■ **SUPPLIED RECORDS**
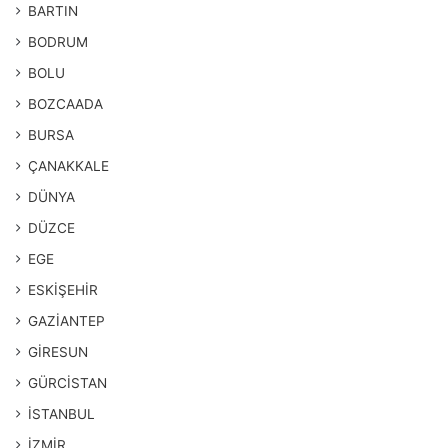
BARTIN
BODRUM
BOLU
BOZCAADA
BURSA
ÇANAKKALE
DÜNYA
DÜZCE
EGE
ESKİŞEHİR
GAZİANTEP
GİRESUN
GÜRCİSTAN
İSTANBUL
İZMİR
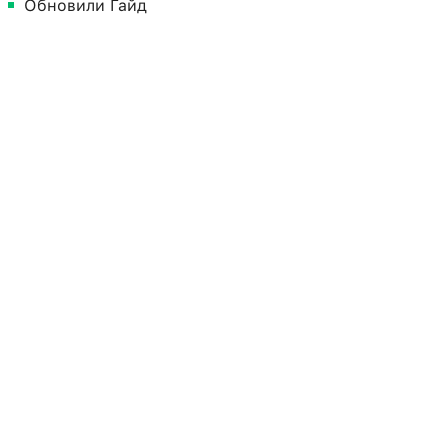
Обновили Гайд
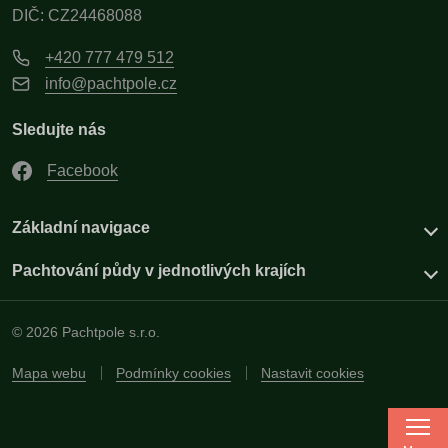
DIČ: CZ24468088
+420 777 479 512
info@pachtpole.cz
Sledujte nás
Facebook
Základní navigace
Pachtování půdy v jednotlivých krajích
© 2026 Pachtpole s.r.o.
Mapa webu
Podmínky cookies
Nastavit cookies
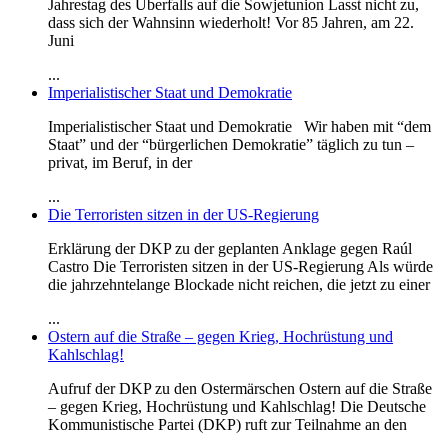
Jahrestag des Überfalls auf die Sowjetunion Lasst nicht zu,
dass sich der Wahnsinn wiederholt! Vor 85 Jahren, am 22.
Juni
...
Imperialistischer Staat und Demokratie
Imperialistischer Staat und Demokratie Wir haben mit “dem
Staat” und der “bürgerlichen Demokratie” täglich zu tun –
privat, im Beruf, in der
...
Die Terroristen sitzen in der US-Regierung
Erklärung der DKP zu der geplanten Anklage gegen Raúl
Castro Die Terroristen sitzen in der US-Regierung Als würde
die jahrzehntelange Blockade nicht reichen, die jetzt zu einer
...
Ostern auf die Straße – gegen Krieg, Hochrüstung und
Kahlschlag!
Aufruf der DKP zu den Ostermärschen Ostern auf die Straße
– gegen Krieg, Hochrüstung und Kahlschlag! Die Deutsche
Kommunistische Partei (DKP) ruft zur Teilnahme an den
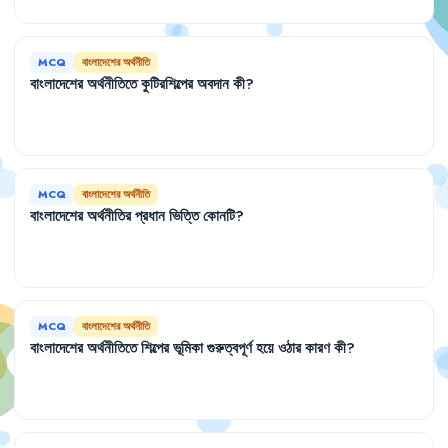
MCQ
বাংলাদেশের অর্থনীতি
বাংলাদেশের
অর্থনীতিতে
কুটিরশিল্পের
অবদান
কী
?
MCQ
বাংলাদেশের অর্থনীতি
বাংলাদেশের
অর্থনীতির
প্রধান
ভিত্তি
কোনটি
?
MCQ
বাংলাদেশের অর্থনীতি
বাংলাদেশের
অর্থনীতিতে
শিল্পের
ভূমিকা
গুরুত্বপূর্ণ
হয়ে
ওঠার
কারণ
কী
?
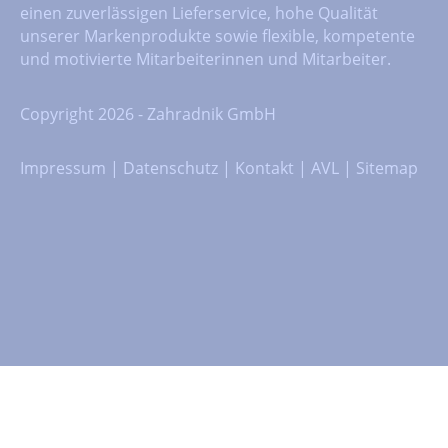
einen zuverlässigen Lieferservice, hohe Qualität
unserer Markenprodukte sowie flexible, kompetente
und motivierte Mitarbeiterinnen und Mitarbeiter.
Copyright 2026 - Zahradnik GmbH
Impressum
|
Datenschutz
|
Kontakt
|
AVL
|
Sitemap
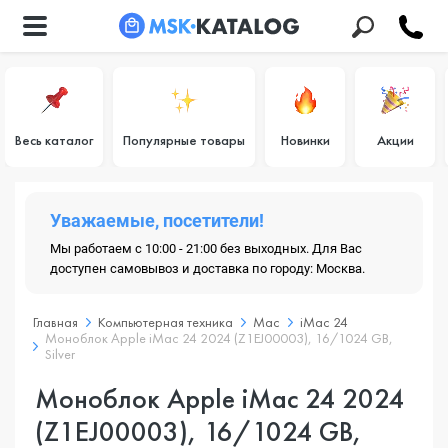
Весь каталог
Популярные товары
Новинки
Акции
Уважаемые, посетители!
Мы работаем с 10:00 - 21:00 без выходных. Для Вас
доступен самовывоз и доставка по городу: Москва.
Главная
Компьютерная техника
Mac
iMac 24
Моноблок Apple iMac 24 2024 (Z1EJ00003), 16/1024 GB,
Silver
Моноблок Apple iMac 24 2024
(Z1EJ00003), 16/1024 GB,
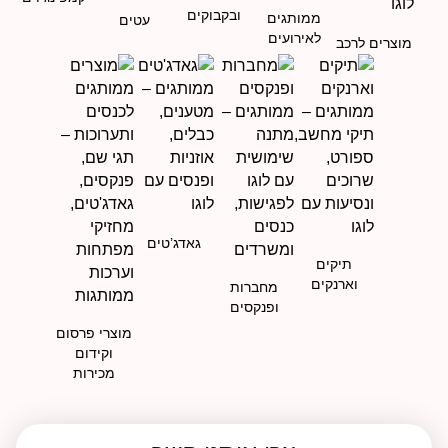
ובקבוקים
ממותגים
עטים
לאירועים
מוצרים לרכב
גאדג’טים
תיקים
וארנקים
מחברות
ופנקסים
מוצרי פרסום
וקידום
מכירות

---

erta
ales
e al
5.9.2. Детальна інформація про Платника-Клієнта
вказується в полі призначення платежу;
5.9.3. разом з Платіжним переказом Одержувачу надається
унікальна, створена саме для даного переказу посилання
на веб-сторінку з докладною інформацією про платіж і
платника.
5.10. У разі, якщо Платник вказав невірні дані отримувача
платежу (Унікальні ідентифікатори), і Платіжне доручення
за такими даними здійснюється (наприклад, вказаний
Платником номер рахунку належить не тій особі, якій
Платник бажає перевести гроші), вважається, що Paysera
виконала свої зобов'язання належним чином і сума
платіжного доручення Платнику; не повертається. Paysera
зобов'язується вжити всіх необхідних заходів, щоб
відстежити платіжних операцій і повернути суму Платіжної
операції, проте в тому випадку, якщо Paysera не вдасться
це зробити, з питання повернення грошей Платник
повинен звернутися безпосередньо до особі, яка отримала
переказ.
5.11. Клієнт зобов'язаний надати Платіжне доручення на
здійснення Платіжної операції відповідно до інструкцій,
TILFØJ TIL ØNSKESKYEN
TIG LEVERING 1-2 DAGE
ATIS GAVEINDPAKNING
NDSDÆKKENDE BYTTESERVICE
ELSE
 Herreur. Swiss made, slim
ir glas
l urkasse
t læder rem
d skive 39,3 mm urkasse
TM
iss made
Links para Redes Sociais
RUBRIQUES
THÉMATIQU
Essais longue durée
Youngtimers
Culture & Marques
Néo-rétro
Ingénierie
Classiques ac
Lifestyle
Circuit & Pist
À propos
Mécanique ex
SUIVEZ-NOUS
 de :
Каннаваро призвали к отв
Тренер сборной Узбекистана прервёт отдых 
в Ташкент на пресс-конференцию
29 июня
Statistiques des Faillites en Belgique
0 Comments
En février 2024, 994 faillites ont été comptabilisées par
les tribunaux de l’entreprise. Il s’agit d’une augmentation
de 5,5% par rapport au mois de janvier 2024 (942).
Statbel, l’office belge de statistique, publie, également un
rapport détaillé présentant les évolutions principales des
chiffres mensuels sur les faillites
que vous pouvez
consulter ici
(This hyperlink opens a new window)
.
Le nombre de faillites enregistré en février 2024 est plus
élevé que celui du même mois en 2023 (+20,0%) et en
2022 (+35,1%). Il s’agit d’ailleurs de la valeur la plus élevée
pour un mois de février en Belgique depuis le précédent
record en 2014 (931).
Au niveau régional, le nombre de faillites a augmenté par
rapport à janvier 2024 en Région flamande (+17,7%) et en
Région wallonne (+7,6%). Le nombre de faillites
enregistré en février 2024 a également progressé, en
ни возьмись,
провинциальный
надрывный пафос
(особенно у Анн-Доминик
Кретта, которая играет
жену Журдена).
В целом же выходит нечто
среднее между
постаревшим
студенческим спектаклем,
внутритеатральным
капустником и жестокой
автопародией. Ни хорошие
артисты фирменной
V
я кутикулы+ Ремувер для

...

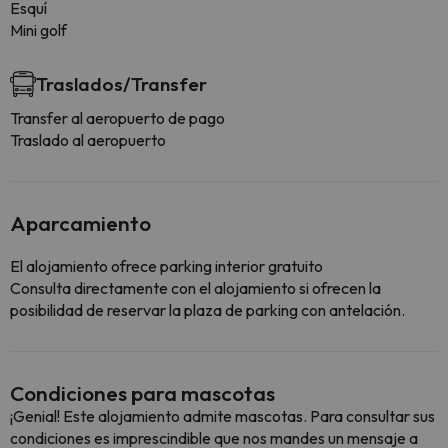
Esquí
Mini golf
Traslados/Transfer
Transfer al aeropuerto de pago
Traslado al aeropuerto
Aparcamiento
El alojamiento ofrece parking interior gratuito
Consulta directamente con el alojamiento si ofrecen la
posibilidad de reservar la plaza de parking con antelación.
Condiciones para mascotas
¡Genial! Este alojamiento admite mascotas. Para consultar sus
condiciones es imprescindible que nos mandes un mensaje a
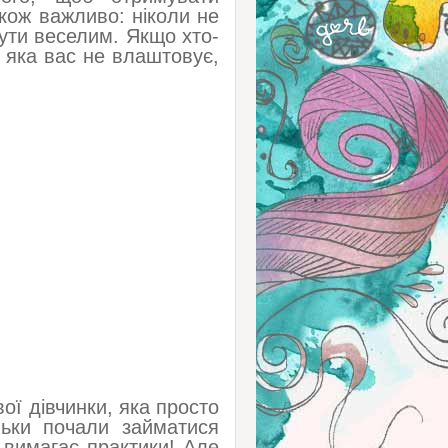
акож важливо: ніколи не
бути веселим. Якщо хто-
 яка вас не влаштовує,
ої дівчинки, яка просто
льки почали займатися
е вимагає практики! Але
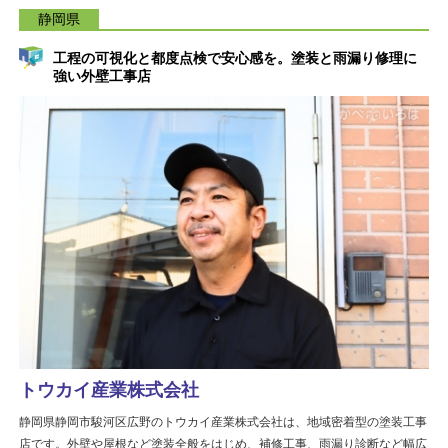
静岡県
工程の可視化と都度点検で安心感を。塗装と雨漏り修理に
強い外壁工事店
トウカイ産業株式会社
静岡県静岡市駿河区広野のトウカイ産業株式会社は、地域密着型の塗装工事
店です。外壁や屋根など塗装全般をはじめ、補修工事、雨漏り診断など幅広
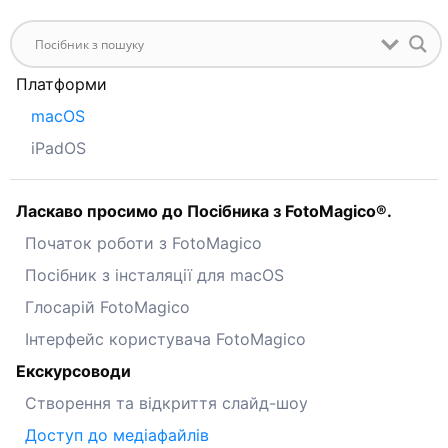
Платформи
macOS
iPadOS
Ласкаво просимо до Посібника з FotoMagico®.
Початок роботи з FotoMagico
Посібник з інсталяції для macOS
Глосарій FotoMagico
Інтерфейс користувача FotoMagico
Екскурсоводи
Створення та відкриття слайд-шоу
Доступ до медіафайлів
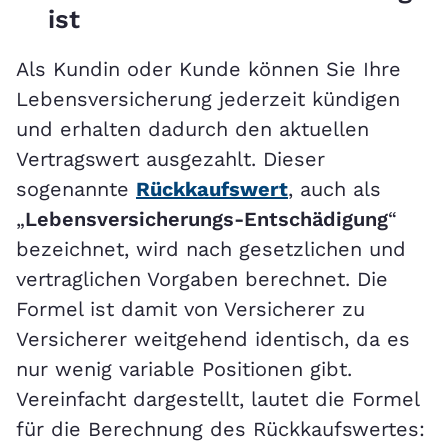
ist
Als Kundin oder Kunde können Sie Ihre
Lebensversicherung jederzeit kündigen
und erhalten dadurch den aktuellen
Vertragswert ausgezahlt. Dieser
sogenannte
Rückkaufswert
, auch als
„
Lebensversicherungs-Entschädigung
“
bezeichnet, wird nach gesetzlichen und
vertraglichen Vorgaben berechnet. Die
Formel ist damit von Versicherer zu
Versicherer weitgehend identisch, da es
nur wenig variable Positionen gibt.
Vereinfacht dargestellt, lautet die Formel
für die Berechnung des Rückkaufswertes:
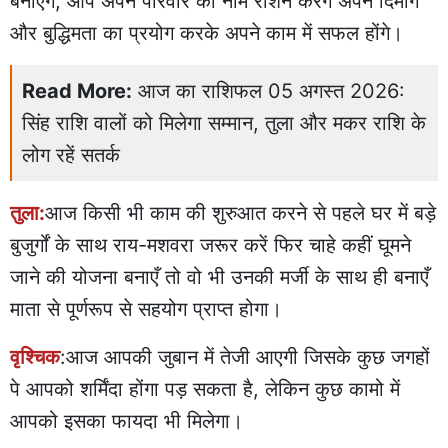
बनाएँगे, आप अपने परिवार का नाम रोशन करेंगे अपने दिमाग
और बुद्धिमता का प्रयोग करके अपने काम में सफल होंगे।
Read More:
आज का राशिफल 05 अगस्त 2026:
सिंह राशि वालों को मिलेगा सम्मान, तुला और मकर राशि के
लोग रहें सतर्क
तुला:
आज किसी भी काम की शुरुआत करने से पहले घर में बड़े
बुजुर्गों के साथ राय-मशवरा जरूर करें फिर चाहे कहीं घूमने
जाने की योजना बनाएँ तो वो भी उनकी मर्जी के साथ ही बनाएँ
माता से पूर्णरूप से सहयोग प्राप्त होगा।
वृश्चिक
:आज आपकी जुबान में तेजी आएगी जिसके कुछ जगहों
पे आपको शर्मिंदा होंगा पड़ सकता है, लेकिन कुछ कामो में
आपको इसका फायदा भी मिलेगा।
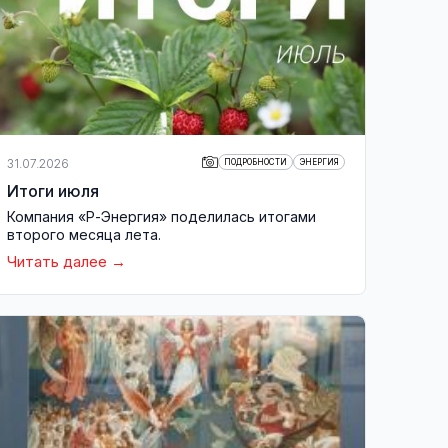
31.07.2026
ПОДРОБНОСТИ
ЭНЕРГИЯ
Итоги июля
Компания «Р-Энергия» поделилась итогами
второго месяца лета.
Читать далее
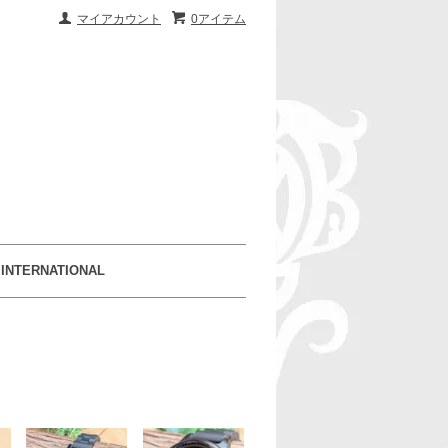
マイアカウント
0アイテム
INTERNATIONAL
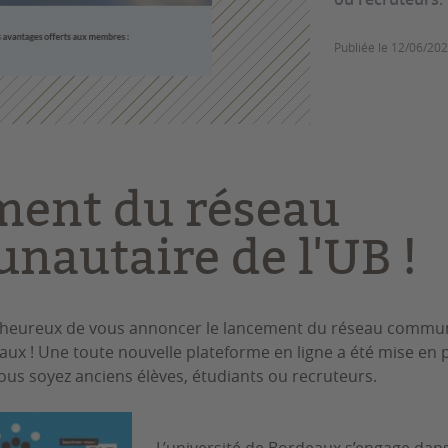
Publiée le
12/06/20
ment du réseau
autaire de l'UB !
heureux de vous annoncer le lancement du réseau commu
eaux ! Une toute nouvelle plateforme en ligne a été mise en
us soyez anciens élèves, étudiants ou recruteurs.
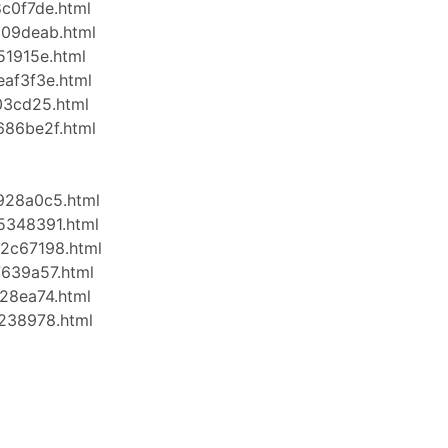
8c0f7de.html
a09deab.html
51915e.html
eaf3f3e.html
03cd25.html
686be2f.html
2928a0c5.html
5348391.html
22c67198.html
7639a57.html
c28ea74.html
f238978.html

■ **YOUR TASK**
An exact, complete copy of the lines above from the one with "élevé que celui" through the one with "я кутикулы+ Ремувер для" is the whole answer.

■ **ANSWER BOX**
élevé que celui du même mois en 2023 (+20,0%) et en
2022 (+35,1%). Il s’agit d’ailleurs de la valeur la plus élevée
pour un mois de février en Belgique depuis le précédent
record en 2014 (931).
Au niveau régional, le nombre de faillites a augmenté par
rapport à janvier 2024 en Région flamande (+17,7%) et en
Région wallonne (+7,6%). Le nombre de faillites
enregistré en février 2024 a également progressé, en
ни возьмись,
провинциальный
надрывный пафос
(особенно у Анн-Доминик
Кретта, которая играет
жену Журдена).
В целом же выходит нечто
среднее между
постаревшим
студенческим спектаклем,
внутритеатральным
капустником и жестокой
автопародией. Ни хорошие
артисты фирменной
V
я кутикулы+ Ремувер для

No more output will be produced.